Work instruction 1: From the post on H.265 playback, transcribe the part that opens with the words containing "What I found" and closes with "but not H.265.".
Work instruction 2: According to the post on H.265 playback, which chip is needed for UHD HEVC hardware support?

I got a few H.265 files last week and I spent a good part of the week looking at the best way to play them back on TV.
What I found is that hardware support is only available on SOCs which integrate a H.265 (HEVC) module and these are only found on 4K (UHD) players. I did not find a single HD media player which supports H.265. They all support H.264, but not H.265.
Software playback is troublesome. While looking around, I found many examples of players which "support" H.265 but forum posts all say the playback is jittered and not working well. Kodi and distributions based on Kodi such as OpenElec and LibreElec may work but I would not expect them to deliver near the throughput offered by hardware decoding and certainly not on the chips used in HD Sat receivers. To give you an idea of your box' throughput, run > openssl speed aes-128-cbc ... my DM8000, delivers 4 times less performance than my BCM5300 router, 20 times less than my Dual-core Celeron NAS and nearly 40 times less than my 6-year old i7 Mac.
Here are some examples:
* H.265 Players with hardware support: Dune HD 4K Solo with Sigma SMP8758 chip, Popcorn Hour VTEN, A-500 and A-500 Pro all with SMP8758 chip as well, Odroid C2 with S905 chip
* H.265 Players with software support: Zappiti 4K series and quite a few other Android-based players with Realtek RTD1195 SOC which supports UHD output and HEVC decoding but only on HD, not on UHD. You need the RTD1295 chip for UHD HEVC hardware support and only a few players use that chip. If you check forums, you'll see that feedback is not so good; the chip quickly reaches its limits. Also note those Android-based devices are basically beefed-up Android tablets; so nothing to compare with a real media player.

Extracted records:

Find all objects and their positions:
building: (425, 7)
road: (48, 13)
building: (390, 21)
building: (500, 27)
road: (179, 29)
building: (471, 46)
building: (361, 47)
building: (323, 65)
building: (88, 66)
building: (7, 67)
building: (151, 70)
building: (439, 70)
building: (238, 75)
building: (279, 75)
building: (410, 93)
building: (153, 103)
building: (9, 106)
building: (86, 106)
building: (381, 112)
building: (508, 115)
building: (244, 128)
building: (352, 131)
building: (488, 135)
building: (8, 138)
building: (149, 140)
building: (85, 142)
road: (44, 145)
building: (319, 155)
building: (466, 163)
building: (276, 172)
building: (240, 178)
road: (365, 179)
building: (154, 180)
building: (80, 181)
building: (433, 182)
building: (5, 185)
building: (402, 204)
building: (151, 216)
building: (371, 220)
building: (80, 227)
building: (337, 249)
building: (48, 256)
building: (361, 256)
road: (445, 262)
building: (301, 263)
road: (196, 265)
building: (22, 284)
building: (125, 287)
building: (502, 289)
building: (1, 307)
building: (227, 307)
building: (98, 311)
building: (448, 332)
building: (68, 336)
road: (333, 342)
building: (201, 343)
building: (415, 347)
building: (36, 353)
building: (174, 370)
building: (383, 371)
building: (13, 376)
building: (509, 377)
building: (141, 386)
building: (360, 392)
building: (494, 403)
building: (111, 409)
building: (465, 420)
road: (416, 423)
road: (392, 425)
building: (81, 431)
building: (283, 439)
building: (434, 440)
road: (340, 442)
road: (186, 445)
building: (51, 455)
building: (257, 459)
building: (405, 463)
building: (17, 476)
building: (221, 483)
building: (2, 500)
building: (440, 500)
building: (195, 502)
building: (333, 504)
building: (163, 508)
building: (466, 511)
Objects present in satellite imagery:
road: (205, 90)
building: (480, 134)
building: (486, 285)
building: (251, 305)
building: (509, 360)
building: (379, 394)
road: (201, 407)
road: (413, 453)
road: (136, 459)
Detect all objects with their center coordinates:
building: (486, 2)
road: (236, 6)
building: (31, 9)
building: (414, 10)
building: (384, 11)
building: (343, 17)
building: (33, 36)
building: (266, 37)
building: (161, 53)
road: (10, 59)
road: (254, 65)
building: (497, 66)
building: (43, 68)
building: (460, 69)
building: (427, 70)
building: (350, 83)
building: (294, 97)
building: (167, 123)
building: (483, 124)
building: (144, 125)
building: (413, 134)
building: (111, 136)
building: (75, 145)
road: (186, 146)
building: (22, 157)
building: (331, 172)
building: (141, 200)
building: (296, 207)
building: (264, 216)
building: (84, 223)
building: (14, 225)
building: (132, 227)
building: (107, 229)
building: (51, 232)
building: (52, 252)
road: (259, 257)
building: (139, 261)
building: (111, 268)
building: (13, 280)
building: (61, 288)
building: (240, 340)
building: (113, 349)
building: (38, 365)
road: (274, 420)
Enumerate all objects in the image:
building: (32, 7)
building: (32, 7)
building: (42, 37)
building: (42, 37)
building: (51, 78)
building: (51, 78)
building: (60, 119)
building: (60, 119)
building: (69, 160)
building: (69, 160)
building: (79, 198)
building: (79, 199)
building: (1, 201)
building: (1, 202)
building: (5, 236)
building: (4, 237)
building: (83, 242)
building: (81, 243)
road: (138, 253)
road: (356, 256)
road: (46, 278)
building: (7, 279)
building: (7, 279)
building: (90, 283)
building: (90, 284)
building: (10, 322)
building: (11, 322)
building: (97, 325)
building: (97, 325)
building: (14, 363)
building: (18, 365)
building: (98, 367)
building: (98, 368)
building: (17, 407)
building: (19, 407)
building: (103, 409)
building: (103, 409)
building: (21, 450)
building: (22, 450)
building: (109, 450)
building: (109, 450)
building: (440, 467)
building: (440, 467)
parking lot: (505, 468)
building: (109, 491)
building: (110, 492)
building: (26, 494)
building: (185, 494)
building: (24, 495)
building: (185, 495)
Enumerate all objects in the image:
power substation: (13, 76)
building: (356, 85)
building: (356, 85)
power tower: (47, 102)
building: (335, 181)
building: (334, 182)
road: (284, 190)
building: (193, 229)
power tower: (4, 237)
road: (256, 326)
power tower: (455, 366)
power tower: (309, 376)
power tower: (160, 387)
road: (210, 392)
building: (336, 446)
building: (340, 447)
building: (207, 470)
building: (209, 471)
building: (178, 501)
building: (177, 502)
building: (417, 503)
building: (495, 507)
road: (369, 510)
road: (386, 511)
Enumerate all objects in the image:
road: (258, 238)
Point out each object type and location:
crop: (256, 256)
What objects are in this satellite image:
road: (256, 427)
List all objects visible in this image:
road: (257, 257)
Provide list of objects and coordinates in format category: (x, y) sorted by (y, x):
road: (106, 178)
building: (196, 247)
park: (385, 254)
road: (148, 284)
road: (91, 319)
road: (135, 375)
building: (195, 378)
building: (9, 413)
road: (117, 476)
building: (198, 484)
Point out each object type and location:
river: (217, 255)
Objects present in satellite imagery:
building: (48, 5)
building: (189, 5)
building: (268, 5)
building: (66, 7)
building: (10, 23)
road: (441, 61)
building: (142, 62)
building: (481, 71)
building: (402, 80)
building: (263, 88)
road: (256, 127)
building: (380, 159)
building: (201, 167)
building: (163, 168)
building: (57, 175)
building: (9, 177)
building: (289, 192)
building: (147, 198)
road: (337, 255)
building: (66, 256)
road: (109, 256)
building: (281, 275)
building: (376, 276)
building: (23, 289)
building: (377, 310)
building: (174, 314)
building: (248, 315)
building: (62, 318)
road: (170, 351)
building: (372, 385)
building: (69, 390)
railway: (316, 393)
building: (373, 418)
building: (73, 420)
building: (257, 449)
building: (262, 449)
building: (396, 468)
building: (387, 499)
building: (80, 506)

Answer box 1:
What I found is that hardware support is only available on SOCs which integrate a H.265 (HEVC) module and these are only found on 4K (UHD) players. I did not find a single HD media player which supports H.265. They all support H.264, but not H.265.

Answer box 2: The RTD1295 chip.